Now, as the head of one of a new breed of challenger banks offering services centred around mobile devices, Boden is aiming to disrupt the industry in which she has forged her career.
“I think the time is now right to give consumers what they really want,” Boden said, speaking to Techworld last week.
“Amazon has changed shopping, iTunes has changed music, but nobody has changed banking. It needs people who know about banking and are passionate about technology to change it – and I am passionate about technology.”
Boden’s background in the financial sector is impressive. The computer science graduate started out at Lloyds Bank in the early eighties, before going on to senior IT roles at UBS, AON, ABN Amro and Royal Bank of Scotland, eventually taking up the chief operating officer post at Allied Irish Banks in 2011.
However, at the end of 2013 she left her COO role to create the challenger bank which is expected to launch next year, subject to regulatory approval.
“I came to the conclusion that banking is broken,” Boden says, “it is broken and it needs fixing. And the only way to fix it is to start from scratch.”
'We will be the app store for financial services'
Boden says the startup can offer an alternative to the established lenders, focusing solely on current accounts and forgoing a costly branch network. Instead it will rely solely on digital channels for customer interactions.
With smartphones becoming increasingly ubiquitous, the number of UK mobile banking users is set to almost double from 17.8 million to 32.6 million by 2020, according to recent research.

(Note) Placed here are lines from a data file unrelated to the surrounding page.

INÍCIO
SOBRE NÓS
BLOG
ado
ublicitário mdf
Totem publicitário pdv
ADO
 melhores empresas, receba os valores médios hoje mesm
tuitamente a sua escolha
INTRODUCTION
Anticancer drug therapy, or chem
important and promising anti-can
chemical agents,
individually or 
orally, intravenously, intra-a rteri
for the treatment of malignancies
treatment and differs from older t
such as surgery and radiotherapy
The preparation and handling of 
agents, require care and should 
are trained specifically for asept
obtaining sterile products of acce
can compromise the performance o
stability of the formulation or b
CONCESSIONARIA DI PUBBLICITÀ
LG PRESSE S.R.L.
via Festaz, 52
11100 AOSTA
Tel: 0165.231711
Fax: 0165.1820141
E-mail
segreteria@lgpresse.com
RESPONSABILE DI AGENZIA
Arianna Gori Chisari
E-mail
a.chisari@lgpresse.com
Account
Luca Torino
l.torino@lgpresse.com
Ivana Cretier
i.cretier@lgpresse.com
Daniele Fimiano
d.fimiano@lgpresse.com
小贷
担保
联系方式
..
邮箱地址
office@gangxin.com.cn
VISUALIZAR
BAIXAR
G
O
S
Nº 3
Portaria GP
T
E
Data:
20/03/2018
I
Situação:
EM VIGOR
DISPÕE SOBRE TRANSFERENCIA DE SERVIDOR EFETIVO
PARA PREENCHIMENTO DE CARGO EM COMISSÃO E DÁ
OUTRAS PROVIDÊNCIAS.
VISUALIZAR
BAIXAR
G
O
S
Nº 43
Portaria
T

“What is different about Starling is that we only do current accounts – nothing else,” Boden says.
"We think people will make their own minds up about where to [buy products] in future, We are going to give the best current account in the world, and when they want the best mortgage in the world we are going to offer it, but through somebody else, not us.
"We will become the app store of financial services, providing the infrastructure, providing lots of tools around your current account.”

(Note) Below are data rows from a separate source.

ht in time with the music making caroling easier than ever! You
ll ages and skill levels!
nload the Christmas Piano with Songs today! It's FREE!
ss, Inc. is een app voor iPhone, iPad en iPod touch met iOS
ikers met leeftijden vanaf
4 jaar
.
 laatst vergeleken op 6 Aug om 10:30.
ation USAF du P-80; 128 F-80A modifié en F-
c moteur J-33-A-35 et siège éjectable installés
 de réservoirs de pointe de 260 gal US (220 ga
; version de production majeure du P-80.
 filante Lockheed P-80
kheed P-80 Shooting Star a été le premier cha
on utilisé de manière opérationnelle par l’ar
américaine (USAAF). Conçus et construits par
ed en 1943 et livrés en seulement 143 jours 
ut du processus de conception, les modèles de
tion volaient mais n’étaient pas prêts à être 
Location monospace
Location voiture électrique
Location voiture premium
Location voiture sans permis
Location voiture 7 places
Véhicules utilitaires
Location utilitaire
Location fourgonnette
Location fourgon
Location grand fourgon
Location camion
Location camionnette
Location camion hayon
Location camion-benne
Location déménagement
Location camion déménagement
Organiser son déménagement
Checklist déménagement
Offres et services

Harnessing transaction data
By building its technology from scratch, Boden says Starling will offer more personalised services using modern analytics techniques. This means making use of the detailed information generated with each transaction.

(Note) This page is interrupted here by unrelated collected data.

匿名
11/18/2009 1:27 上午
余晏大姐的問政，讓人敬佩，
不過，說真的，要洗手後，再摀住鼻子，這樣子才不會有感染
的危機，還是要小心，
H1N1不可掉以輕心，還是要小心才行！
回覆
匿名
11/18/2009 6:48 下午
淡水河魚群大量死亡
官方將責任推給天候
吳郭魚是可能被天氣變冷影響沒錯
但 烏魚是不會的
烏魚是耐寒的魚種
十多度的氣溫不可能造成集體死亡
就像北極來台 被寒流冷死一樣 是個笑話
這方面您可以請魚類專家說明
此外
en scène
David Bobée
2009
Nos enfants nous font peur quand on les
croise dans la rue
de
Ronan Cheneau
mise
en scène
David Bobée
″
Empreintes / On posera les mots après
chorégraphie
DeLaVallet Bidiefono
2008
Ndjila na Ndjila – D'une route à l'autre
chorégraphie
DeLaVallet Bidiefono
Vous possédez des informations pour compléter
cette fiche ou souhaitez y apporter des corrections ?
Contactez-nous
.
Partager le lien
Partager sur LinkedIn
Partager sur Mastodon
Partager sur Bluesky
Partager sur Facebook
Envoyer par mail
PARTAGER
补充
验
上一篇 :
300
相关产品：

“When I started building systems in 1981 and 1982 we could only keep the information online for 30 days - the storage was very expensive. What if we could collate all the transaction data with all the contextual data about where the transaction was made and the circumstances? Then we could use natural language to enquire from it.
“And what if we had analytics to deduce and have insights and actions on that particular information? We are building that now.”
Boden is tight-lipped on the exact technologies the bank will use, though it involve a combination of ‘off the shelf’ software and in-house developed systems. Open source technologies such as Hadoop will form the basis of its analytics platform, and public cloud services will be considered for certain purposes.
“We will be using the cloud for some of the unstructured data,” she says. “We cannot use the cloud for banking data, because the regulator doesn’t allow you. But we can use cloud technologies for coming up with scalable solutions.”
Boden says the agility afforded by modern technology offers an advantage over the established lenders. While many banks spend vast sums on IT, much of this is on maintaining ageing systems, rather than supporting innovation.
And with a number of new banks aiming to enter the market following the relaxation of rules by UK regulators in 2013 -– such as Atom and Mondo - this has the potential to disrupt the incumbents.
Boden believes it will difficult to for the large banks to keep pace with the pace of technological innovation.
“I think that 50 percent of the existing banks will not be around in five ten years time. Some will reinvent themselves and some will fall by the wayside,” she says.
“Whatever happens, the bar will raise. When you get new entrants and people doing interesting things, the standard raises for everybody.”
Pace of innovation
Boden is also sceptical about the potential for established players to create their own separate banks to head off this threat, with the incorporate culture likely to stifle significant changes.
“In order to create a new startup bank you have to cannibalise your own business,” she says. “You have to be brave and admit that you can’t do it yourself. It takes quite a lot for a board to get together and decide they can’t do it [within its traditional operations], and they have to set up something separate. It is a psychological and a cultural issue.
“You then have to let it make all the mistakes of a new bank. So what would happen is that someone would say 'we don’t want you using your own HR system, we want you to use ours, we don’t want you to sue your own general ledger we want you to use ours'. Or 'we have a really good deal with Oracle, can you use Oracle rather than something open source?'
“And you can imagine what will happen. You have layer upon layer of compromise until you have an organisation that is dependent on the [parent bank].”
For Starling, the next are to find more funding to continue development of its services. It has already secured funding from high net worth individuals, Boden says, and is now seeking £10 million through institutional investors.
Ahead of its proposed launch, Starling aims for a further £20 million to build its capital and continue systems development.
“The investment has to go to the technology build and for regulator capital. But the vast majority of the spend is going into technology. That is good – we are a technology company with a banking licence.